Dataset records
━━━━━━━━━━━━━━━━

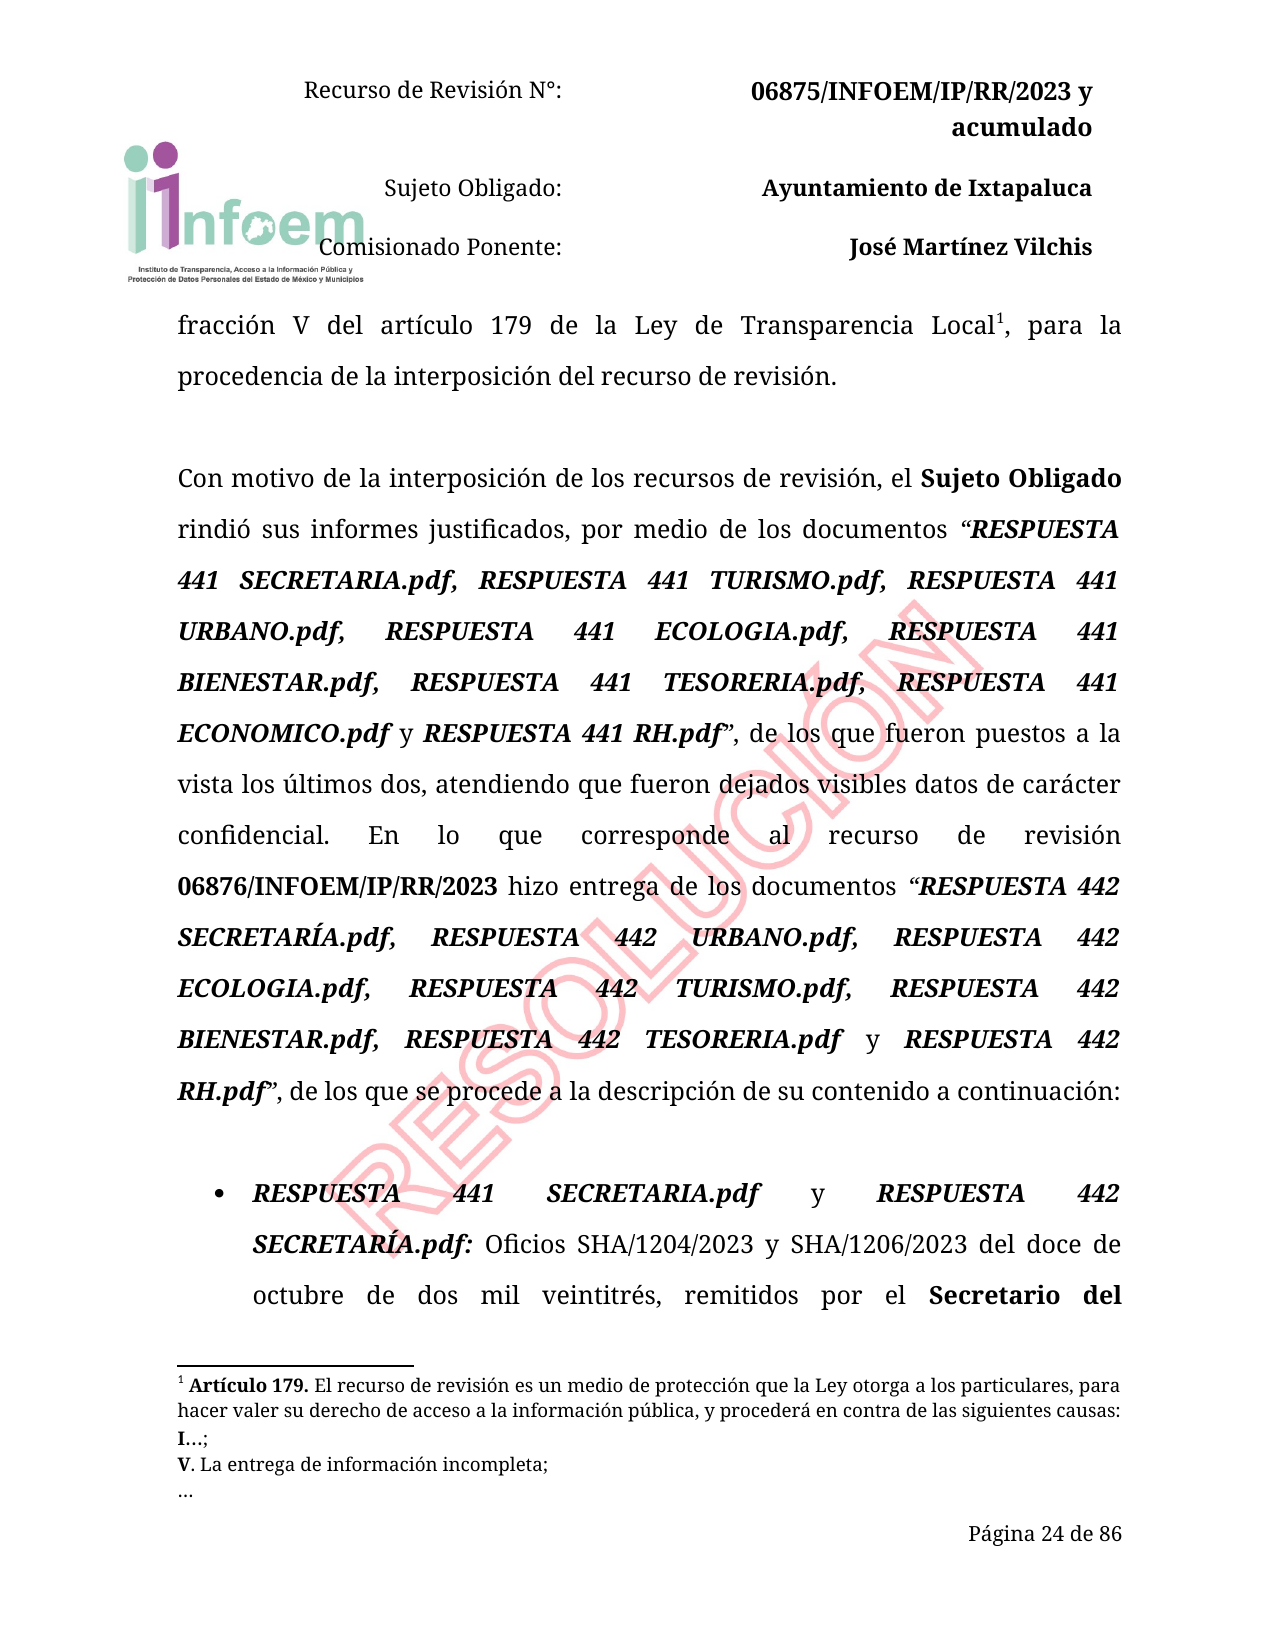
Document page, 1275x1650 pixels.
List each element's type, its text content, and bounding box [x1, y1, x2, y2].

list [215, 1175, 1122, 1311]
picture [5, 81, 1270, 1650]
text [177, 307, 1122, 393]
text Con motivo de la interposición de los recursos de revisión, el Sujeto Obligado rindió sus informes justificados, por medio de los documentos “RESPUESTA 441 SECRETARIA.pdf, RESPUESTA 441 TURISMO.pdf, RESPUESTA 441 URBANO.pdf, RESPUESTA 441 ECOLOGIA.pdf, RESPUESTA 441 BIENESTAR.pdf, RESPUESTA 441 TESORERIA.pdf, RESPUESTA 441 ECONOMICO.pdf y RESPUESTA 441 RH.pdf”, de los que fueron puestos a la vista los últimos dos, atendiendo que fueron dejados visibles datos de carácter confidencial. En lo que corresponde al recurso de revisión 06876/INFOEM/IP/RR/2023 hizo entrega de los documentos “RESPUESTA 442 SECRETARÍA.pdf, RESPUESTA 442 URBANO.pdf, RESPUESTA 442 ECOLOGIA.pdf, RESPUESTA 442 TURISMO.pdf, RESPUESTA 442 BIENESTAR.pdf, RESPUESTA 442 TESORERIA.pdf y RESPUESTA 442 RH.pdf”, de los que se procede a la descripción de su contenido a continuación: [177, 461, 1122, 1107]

━━━━━━━━━━━━━━━━

### What you are asked to do
In the copy, include every entry above exactly and leave out each picture.

### Answer to this task
Document page, 1275x1650 pixels.
List each element's type, its text content, and bounding box [x1, y1, x2, y2].

list [215, 1175, 1122, 1311]
picture [5, 81, 1270, 1650]
text [177, 307, 1122, 393]
text Con motivo de la interposición de los recursos de revisión, el Sujeto Obligado rindió sus informes justificados, por medio de los documentos “RESPUESTA 441 SECRETARIA.pdf, RESPUESTA 441 TURISMO.pdf, RESPUESTA 441 URBANO.pdf, RESPUESTA 441 ECOLOGIA.pdf, RESPUESTA 441 BIENESTAR.pdf, RESPUESTA 441 TESORERIA.pdf, RESPUESTA 441 ECONOMICO.pdf y RESPUESTA 441 RH.pdf”, de los que fueron puestos a la vista los últimos dos, atendiendo que fueron dejados visibles datos de carácter confidencial. En lo que corresponde al recurso de revisión 06876/INFOEM/IP/RR/2023 hizo entrega de los documentos “RESPUESTA 442 SECRETARÍA.pdf, RESPUESTA 442 URBANO.pdf, RESPUESTA 442 ECOLOGIA.pdf, RESPUESTA 442 TURISMO.pdf, RESPUESTA 442 BIENESTAR.pdf, RESPUESTA 442 TESORERIA.pdf y RESPUESTA 442 RH.pdf”, de los que se procede a la descripción de su contenido a continuación: [177, 461, 1122, 1107]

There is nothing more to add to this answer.